-------- GIVEN PASSAGE --------

Snakes, Snails, and Puppy dog tails

Climate Change Snippets – July 28,2014

“How ignoring climate change could sink the US economy” - http://www.delawareonline.com/story...ring-climate-change-sink-us-economy/13158103/
Good economic decisions require good data. And to get good data, we must account for all relevant variables. But we’re not doing this when it comes to climate change – and that means we’re making decisions based on a flawed picture of future risks. While we can’t define future climate-change risks with precision, they should be included in economic policy, fiscal and business decisions because of their potential magnitude…

“Climate Change Rules Could Bring Health Benefits” - http://www.publicnewsservice.org/20...ge-rules-could-bring-health-benefits/a40777-1
The Environmental Protection Agency is taking public comments on rules designed to cut carbon pollution from power plants by nearly one-third from 2005 levels.
Supporters say the new regulations also would save thousands of lives a year - and critics say the carbon pollution limits would have a devastating economic impact. But former EPA administrator Carol Browner said a healthy environment actually makes the economy healthier. She cited one study that found clean-air rules saved the United States about $1.3 trillion in 2010…

“The Collapse of Western Civilization: A View from the Future” - http://cup.columbia.edu/book/978-0-231-16954-7/the-collapse-of-western-civilization
The year is 2393, and the world is almost unrecognizable. Clear warnings of climate catastrophe went ignored for decades, leading to soaring temperatures, rising sea levels, widespread drought and—finally—the disaster now known as the Great Collapse of 2093, when the disintegration of the West Antarctica Ice Sheet led to mass migration and a complete reshuffling of the global order. Writing from the Second People's Republic of China on the 300th anniversary of the Great Collapse, a senior scholar presents a gripping and deeply disturbing account of how the children of the Enlightenment—the political and economic elites of the so-called advanced industrial societies—failed to act, and so brought about the collapse of Western civilization.

-------- RECORDS FOR THE EXERCISE --------

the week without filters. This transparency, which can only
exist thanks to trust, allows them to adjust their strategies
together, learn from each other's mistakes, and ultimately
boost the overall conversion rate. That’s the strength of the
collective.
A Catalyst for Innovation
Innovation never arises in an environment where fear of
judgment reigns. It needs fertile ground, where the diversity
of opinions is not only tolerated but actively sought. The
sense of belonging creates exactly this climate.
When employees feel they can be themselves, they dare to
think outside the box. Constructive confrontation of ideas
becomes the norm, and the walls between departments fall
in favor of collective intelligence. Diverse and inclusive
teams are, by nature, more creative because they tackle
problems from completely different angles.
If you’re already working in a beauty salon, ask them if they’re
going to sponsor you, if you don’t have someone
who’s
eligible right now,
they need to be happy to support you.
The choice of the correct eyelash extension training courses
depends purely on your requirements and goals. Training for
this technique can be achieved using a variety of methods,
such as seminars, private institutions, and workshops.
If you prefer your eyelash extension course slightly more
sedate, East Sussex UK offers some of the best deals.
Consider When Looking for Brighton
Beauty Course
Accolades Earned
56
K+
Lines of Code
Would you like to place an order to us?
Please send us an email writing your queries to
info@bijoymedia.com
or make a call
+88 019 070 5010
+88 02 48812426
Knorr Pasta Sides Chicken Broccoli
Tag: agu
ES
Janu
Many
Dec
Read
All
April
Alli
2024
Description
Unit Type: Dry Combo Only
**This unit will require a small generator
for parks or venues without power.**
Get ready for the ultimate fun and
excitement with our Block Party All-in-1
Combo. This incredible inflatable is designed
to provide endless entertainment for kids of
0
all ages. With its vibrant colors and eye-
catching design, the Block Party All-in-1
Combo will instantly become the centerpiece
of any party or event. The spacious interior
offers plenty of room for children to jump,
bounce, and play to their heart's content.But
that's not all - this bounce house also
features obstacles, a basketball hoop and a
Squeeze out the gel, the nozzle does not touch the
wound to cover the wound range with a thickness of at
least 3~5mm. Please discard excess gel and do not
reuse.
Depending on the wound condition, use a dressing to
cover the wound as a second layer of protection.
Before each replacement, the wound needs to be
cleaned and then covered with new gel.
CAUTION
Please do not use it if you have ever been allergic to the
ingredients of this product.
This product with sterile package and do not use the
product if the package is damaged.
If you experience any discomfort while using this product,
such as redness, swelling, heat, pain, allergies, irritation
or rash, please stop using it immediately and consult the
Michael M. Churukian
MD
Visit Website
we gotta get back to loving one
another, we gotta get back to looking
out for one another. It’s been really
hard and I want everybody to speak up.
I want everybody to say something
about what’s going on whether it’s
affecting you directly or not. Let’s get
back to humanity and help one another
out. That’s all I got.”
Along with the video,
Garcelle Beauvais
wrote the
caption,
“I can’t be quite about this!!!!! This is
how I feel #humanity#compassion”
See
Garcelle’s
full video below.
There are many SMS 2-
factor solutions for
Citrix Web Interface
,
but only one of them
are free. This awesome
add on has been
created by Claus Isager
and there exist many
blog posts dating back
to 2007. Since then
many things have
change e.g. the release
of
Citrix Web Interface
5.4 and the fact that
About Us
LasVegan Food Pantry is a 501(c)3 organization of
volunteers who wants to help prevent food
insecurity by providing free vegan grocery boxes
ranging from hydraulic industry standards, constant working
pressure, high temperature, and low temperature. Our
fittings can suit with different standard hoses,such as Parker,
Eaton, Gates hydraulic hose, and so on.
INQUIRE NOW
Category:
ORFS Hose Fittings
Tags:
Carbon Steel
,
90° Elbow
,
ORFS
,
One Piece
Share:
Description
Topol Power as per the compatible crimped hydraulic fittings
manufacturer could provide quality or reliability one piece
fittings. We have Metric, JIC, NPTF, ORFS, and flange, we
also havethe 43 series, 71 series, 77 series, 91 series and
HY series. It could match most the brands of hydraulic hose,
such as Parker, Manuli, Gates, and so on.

--------

▶ DIRECTIONS:
A. List the titles of the three articles quoted in the climate change snippets.
B. Recast part of the listing as a Markdown table with the columns Num and Content. Begin at the first line of the listing and stop after the line that has "collective.", including only those lines and skipping blank ones.

▶ ANSWERS FOR THE TASKS:
A.
- How ignoring climate change could sink the US economy
- Climate Change Rules Could Bring Health Benefits
- The Collapse of Western Civilization: A View from the Future

B.
| Num | Content |
|---|---|
| 1 | the week without filters. This transparency, which can only |
| 2 | exist thanks to trust, allows them to adjust their strategies |
| 3 | together, learn from each other's mistakes, and ultimately |
| 4 | boost the overall conversion rate. That’s the strength of the |
| 5 | collective. |